MR MOORE (10.31): Mr Speaker, I present the Schools Authority (Amendment) Bill 1996.
Title read by Clerk.
MR MOORE: I move:
That this Bill be agreed to in principle.
This is the first of two pieces of legislation that deal with corporal punishment in our schools. The question that these pieces of legislation raise is: What sort of society do we want? What sort of society do members in this Assembly wish to take responsibility for? The basic structure of our society is that we teach by example. We teach by example from those who are leaders in our society, as in the case of each and every member of this Assembly. We teach by example in families. We teach by example in schools, and generally throughout society. Outside the home, the schools are the most important setting for the socialisation of children. Children spend over a thousand hours each year in the school environment. We look to schools - in fact, we expect schools - to complement the family and to instil appropriate social values in our children.

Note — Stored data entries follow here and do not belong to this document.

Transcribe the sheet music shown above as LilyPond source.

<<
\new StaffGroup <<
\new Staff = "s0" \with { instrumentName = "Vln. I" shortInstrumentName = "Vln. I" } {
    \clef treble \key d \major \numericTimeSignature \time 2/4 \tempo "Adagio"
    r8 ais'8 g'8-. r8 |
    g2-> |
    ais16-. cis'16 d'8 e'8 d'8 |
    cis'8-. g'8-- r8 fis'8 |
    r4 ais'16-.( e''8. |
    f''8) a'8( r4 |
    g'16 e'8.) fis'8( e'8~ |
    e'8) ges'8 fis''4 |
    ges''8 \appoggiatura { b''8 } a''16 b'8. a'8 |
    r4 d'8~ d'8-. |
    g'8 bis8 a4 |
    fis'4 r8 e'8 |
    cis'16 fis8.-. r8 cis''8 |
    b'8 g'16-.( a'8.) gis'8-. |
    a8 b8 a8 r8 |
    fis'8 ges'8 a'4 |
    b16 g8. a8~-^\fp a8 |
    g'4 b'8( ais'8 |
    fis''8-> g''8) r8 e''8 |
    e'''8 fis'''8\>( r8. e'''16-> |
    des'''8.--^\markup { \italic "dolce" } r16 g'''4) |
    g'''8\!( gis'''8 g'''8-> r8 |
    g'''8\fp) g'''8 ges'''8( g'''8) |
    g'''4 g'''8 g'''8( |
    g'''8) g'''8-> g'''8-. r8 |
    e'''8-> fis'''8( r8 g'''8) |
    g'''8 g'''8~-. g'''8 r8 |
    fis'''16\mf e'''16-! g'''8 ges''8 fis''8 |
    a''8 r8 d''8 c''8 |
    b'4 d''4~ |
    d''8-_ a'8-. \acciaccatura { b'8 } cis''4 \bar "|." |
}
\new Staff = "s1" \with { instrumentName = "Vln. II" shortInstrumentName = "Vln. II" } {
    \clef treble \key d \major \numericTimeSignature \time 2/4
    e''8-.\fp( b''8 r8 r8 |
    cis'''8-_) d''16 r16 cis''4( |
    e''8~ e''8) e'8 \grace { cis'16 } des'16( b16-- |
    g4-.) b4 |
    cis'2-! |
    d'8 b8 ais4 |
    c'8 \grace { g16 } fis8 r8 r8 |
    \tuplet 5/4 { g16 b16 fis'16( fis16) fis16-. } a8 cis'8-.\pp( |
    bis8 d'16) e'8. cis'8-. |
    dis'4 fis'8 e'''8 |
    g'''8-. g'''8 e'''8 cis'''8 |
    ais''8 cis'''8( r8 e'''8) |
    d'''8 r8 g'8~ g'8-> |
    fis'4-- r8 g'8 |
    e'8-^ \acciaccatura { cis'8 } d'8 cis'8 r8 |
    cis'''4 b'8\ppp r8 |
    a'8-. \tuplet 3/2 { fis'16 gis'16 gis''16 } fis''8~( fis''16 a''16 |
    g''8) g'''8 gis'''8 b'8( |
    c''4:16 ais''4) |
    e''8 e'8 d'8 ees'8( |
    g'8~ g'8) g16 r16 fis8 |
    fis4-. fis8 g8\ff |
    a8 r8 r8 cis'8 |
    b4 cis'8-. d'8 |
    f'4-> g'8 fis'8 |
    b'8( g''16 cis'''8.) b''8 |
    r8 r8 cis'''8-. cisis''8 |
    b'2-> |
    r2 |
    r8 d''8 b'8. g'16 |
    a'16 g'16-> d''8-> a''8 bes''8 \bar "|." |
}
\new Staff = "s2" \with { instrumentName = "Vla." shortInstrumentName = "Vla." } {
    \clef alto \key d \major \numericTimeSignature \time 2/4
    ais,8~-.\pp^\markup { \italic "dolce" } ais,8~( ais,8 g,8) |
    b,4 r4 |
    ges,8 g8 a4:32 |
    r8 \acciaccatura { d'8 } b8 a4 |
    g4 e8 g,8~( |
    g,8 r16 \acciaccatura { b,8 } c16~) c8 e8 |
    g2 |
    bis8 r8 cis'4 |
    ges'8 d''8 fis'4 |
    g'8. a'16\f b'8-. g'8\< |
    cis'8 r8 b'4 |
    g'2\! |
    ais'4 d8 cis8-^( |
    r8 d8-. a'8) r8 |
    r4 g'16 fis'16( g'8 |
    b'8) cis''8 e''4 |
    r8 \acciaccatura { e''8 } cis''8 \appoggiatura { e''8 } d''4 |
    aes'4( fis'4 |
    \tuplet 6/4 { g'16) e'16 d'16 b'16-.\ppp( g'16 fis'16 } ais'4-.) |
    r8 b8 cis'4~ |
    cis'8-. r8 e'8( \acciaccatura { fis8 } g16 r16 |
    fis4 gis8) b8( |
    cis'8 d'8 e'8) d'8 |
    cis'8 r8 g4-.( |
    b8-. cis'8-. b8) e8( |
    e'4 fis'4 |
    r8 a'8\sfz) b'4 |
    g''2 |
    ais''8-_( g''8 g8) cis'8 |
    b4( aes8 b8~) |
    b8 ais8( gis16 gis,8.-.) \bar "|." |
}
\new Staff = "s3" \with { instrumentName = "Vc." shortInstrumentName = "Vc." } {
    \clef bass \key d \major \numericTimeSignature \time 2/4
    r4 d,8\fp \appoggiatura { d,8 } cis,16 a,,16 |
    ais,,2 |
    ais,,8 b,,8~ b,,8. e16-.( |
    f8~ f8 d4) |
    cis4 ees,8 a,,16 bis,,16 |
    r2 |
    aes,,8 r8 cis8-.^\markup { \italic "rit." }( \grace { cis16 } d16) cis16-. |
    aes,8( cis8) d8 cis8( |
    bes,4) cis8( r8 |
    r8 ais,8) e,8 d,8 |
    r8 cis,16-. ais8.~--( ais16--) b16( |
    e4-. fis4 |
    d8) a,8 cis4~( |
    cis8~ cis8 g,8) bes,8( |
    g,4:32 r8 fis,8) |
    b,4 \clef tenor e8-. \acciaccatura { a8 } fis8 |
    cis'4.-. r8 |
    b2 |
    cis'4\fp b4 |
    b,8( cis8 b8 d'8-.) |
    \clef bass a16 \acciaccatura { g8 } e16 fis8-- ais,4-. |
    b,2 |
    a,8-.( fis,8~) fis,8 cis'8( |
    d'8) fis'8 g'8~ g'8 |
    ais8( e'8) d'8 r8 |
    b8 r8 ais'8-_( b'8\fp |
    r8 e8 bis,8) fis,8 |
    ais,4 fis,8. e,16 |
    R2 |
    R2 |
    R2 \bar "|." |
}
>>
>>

This legislation also takes a lead from the Convention on the Rights of the Child, and I shall read from Article 19 of the International Convention on the Rights of the Child, to which Australia is a signatory and, as such, every member here has a responsibility in terms of that convention. On this issue it is unequivocal. It says:
States Parties shall take all appropriate legislative, administrative, social and educational measures to protect the child from all forms of physical or mental violence -
that is the critical part as far as I am concerned today -
injury or abuse, neglect or negligent treatment, maltreatment or exploitation, including sexual abuse, while in the care of parent(s), legal guardian(s) or any other person who has the care of the child.
This international convention is unequivocal. It says that we "shall" - and each member knows the significance of that - "take all appropriate legislative measures to protect the child from all forms of physical violence". I believe that we have no choice but to support this legislation. Schools are well placed to promote non-violent values, non-violent means of conflict resolution, and to instil non-violent behaviour patterns to work towards a more non-violent society. In speaking to the legislation in front of us, I will also be speaking to the Education (Amendment) Bill, which I will introduce in a few minutes, and then I will speak quite specifically to the clauses in each.